清華大學材料科學與工程研究院《材料科學論壇》學術報告
報告時間:2023年9月26日上午10:30-12:00
報告人:卓芳平博士(德國達姆施塔特工業大學, 材料與地球科學系)
報告地點:清華大學逸夫技術科學樓B213
邀請人:王轲老師
Dislocation-mediated functionality in bulk ferroelectrics
報告簡介:
Dislocations are 1D topological defects that exert control over composition, strain, and charge at extended length scales. They offer an additional means to tailor thermal and electrical conductivity beyond the limitations imposed by traditional bulk doping. In contrast to atomistic doping, the dislocation structure is stable to several hundred degree Celsius.
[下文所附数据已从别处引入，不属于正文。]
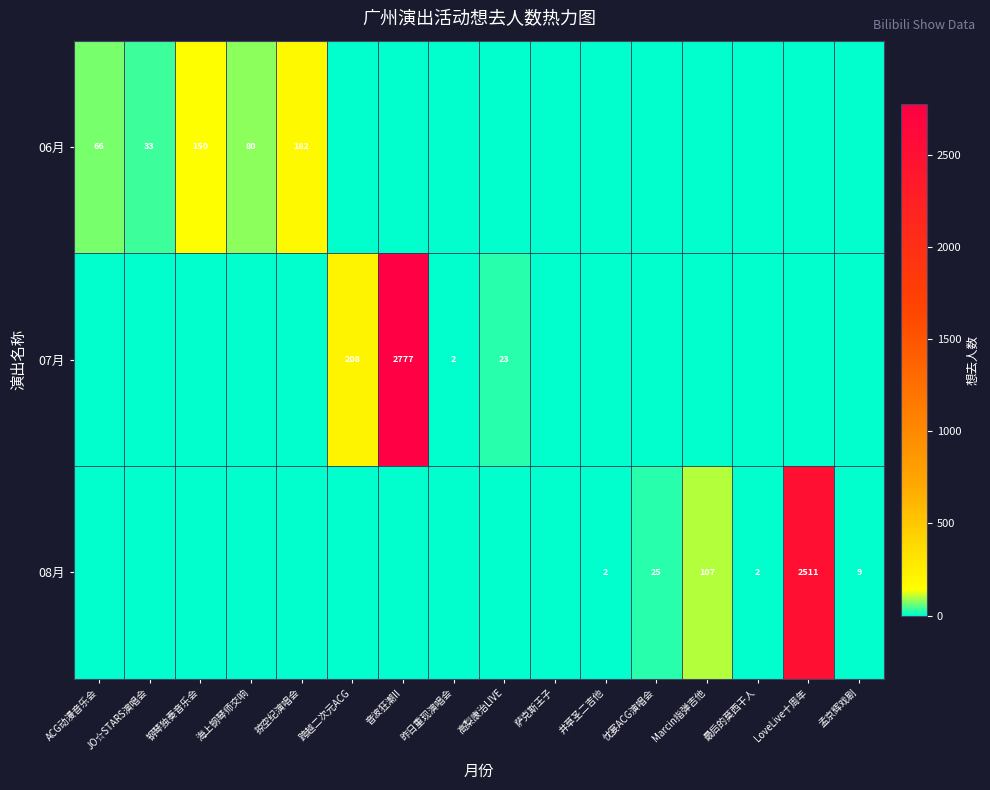

Is it true that 07月 equals 3 at 昨日重现演唱会?

False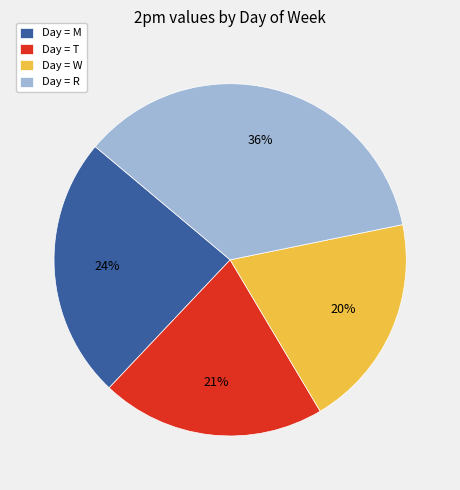

Count the number of slices in the pie.

4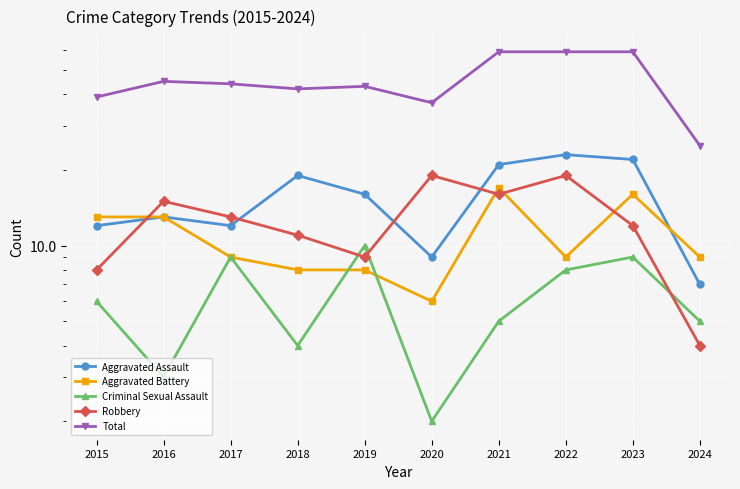

How many series are shown in this chart?

5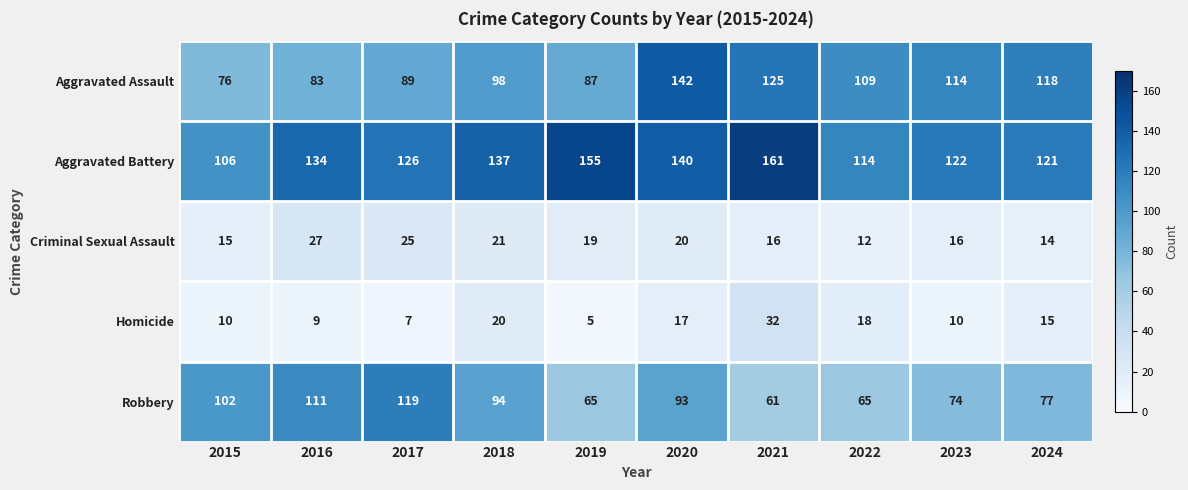

The Robbery series shows 33 at 2022. True or false?

False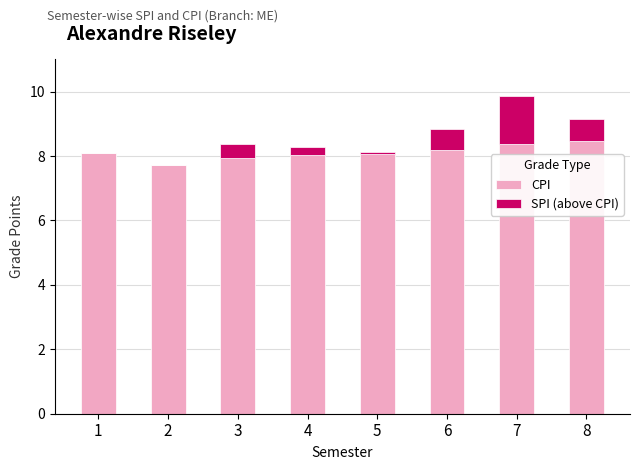

What is the sum of the CPI values at 2 and 8?

16.2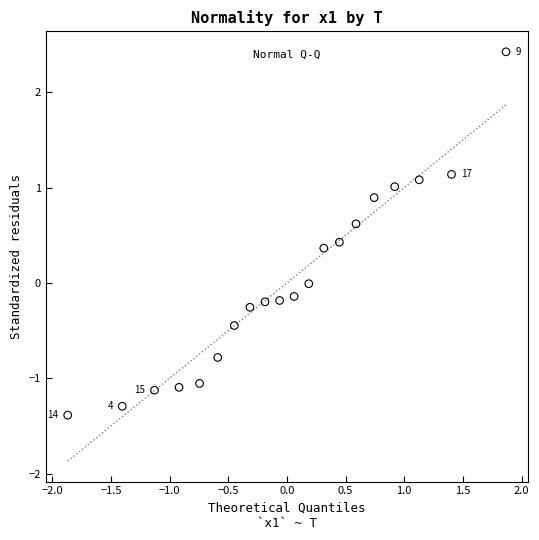

What is the range of X values (max minus min)?

3.7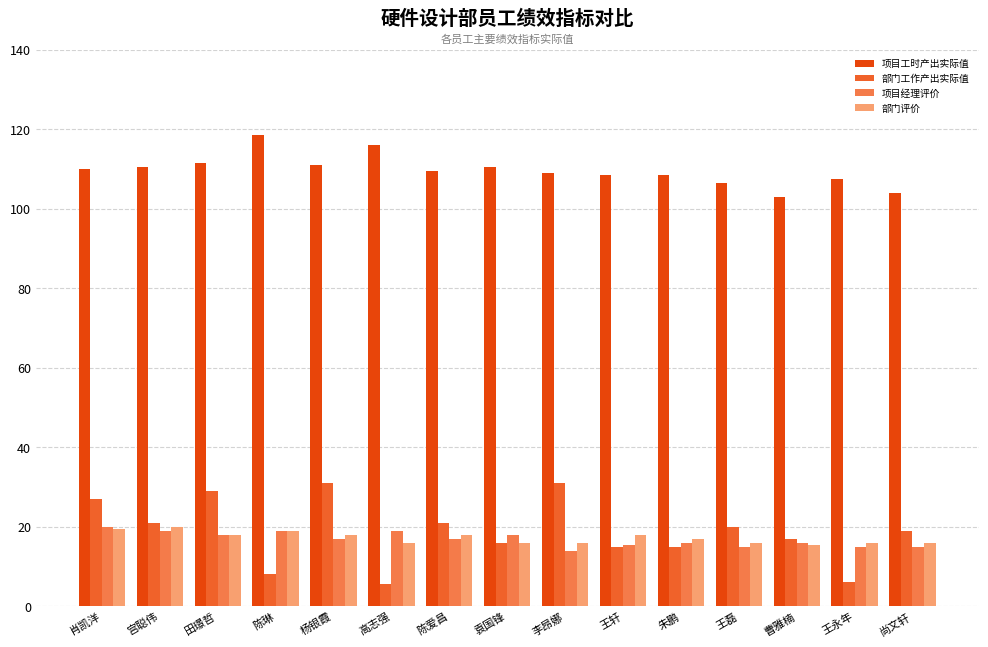

What is the difference between the highest and lowest values at 朱鹏?

93.5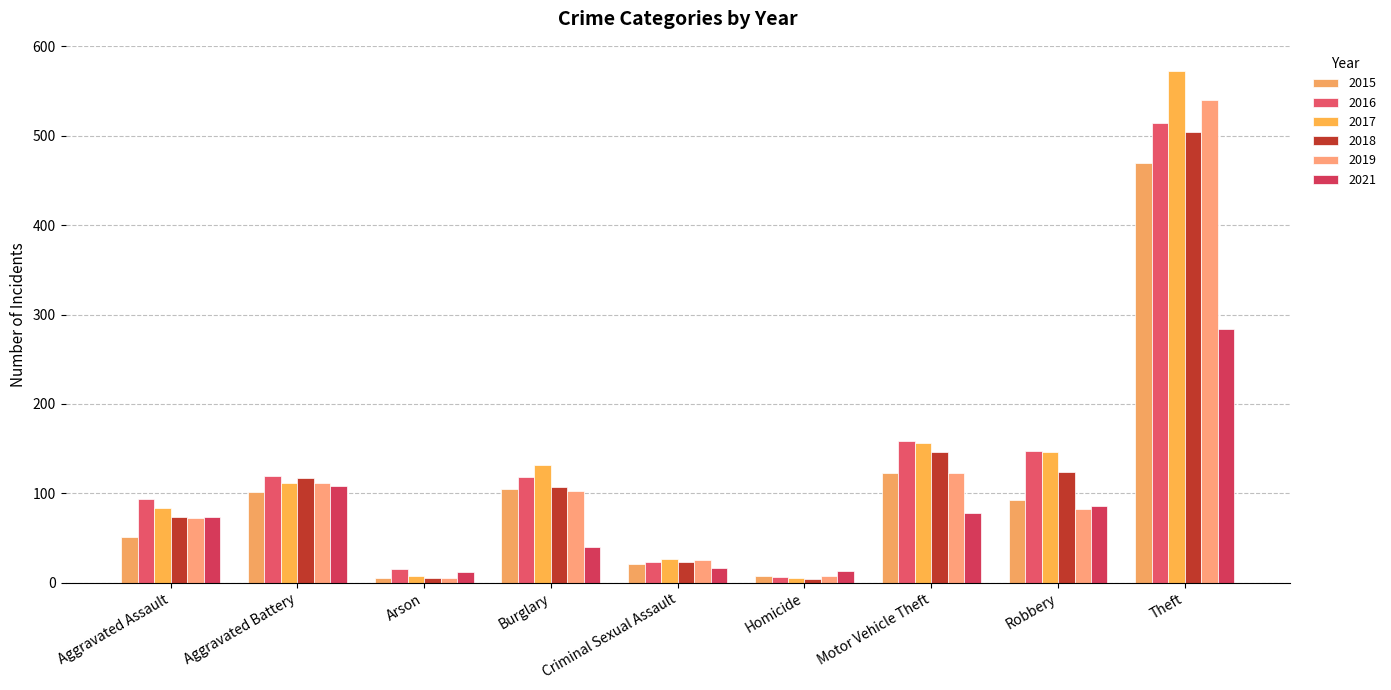

How many groups of bars are there?

9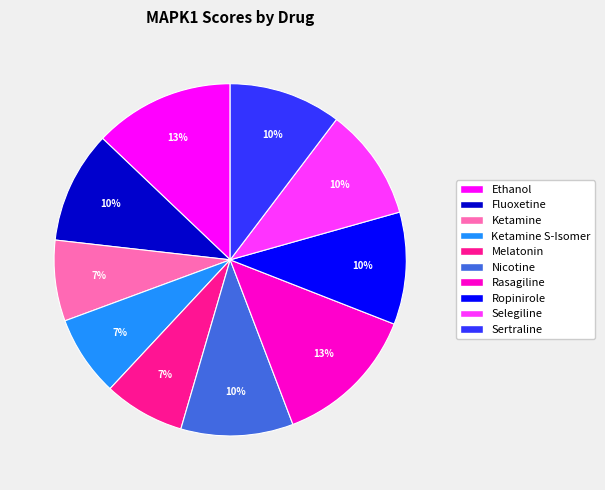

To the nearest percent, what is the difference between the largest and smallest slice percentages?

6%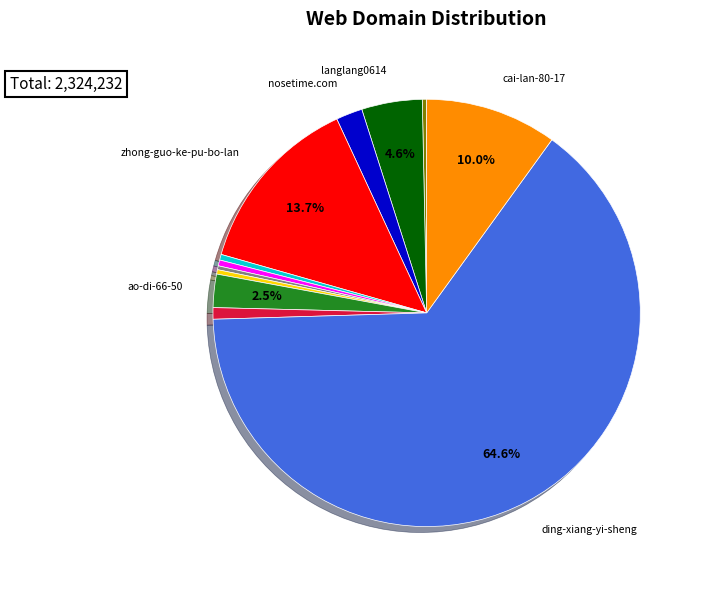

Does any single category account for the majority?

Yes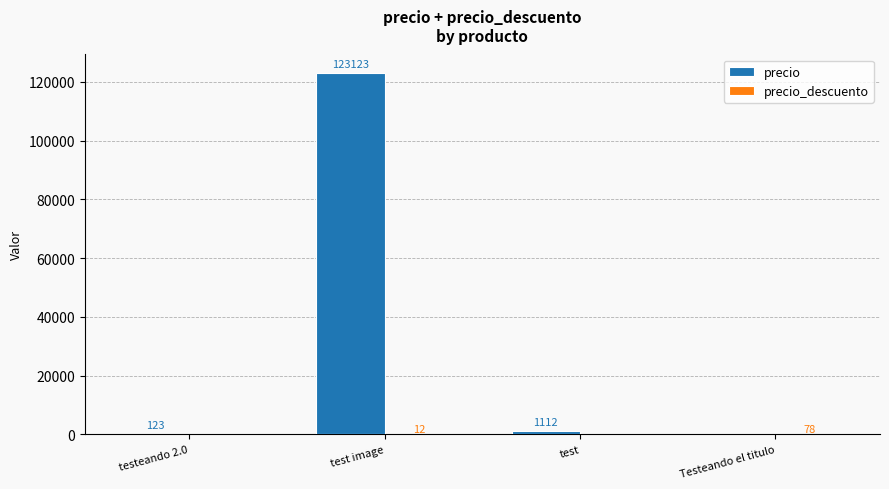

What is the approximate value of precio at test, to the nearest 100?

1100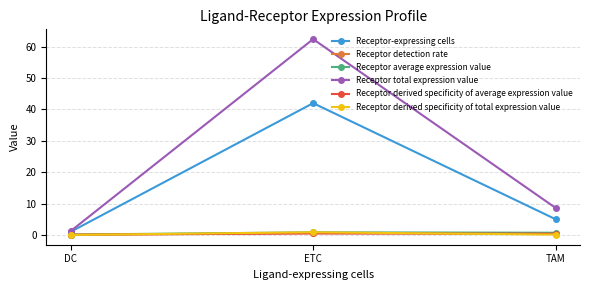

Between DC and ETC, which series saw the biggest shift?

Receptor total expression value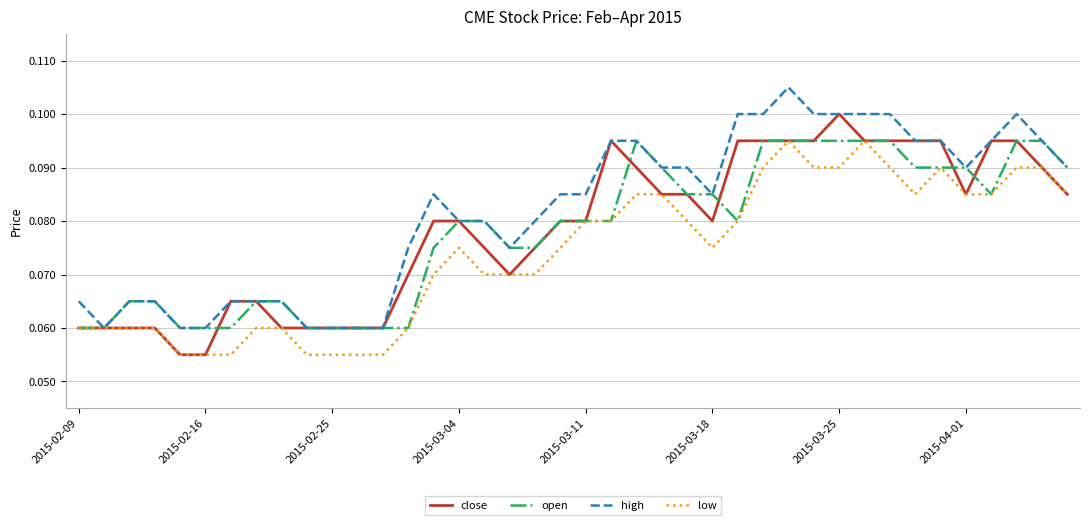

Which series has the largest total across all categories?

high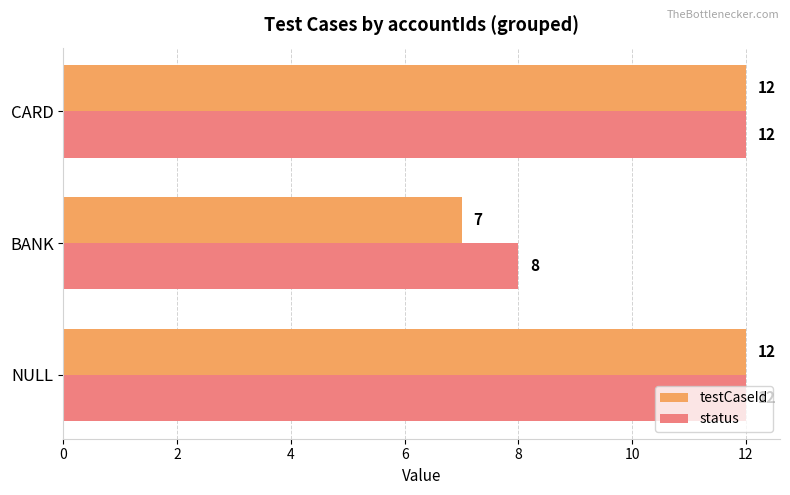

Which series has the largest total across all categories?

status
In the case of ferroelectrics, dislocations act as nucleation sites for domain formation and serve as pinning centers for the motion of domain walls, which are 2D topological defects. However, the potential of extended dislocations in bulk ferroelectrics has been widely underestimated. Furthermore, uniaxial plastic deformation can induce irreversible and elastic strain fields in ferroelectrics, allowing for the permanent tailoring of elastic energy. This means that dislocations possess the capability to impart strain modifications to bulk ferroelectrics.
In this talk, my focus will be on a novel approach to manipulate the mobility of ferroelectric domain walls and piezoelectricity of single-crystal BaTiO3. Specifically, we achieved a 19-fold increase in the converse piezoelectric coefficient by imprinting dislocations via high-temperature creep along the [001] direction. By employing controlled high-temperature plastic deformation along the [110] direction, we successfully optimized the dielectric and electromechanical properties of the material. This optimization was achieved by leveraging the anisotropic interactions between 1D dislocations and 2D domain walls. Time permitting, we will discuss the domain instability and extrinsic degradation processes that can both be mitigated during the aging and fatigue with a careful strain tuning of the ratio of in-plane and out-of-plane domain variants. Intrinsic strain engineering in bulk ferroelectrics highlights the potential of plastic deformation as a means to tailor the microstructure and functionality of ferroelectrics. Texture will be quantified using nuclear paramagnetic resonance (Dr. Pedro Grosczewicz) and temperature dependent domain evolution will be revealed using in-situ transmission electron microscopy (group of Xiaoli Tan). If accessible, I may report on options to introduce dislocations into polycrystalline oxides in general and ferroelectrics specifically.
報告人簡介:
卓芳平博士, 2018年獲清華大學理學博士學位,2017年在瑞士洛桑聯邦理工學院Dragan Damjanovic教授課題組訪學,2019年至2020年在韓國科學技術研究所(KAIST)物理系Chan-Ho Yang教授課題組擔任博士後研究員,2020年至今在德國達姆斯塔特工業大學材料和地球科學系Jürgen Rödel教授課題組從事研究工作。主要研究興趣包括鐵性材料的缺陷工程和基于機器學習的壓電力顯微鏡技術。主持德國洪堡博士後基金、達姆施塔特工業大學種子基金和德國自然科學基金(Deutsche Forschungsgemeinschaft, DFG)各一項。